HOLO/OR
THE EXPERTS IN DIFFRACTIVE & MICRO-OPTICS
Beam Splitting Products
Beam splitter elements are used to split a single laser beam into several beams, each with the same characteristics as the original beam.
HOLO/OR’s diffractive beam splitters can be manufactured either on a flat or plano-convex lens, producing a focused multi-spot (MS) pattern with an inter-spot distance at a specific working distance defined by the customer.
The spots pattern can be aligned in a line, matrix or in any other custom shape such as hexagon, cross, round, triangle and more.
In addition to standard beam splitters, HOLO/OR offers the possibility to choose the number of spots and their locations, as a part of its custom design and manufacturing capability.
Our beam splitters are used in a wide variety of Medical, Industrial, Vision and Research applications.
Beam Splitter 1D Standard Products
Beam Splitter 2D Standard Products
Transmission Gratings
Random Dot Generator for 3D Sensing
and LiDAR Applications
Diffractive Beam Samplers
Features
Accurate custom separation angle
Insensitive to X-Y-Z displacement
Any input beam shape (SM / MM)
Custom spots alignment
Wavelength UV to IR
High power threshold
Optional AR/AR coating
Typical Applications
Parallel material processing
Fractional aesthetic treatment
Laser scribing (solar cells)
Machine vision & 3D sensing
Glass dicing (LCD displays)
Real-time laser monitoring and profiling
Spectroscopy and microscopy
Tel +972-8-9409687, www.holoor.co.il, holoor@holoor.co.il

----------------

» Work order
Go through the records and show every line with the string "splitters" in it.

» Your response
HOLO/OR’s diffractive beam splitters can be manufactured either on a flat or plano-convex lens, producing a focused multi-spot (MS) pattern with an inter-spot distance at a specific working distance defined by the customer.
In addition to standard beam splitters, HOLO/OR offers the possibility to choose the number of spots and their locations, as a part of its custom design and manufacturing capability.
Our beam splitters are used in a wide variety of Medical, Industrial, Vision and Research applications.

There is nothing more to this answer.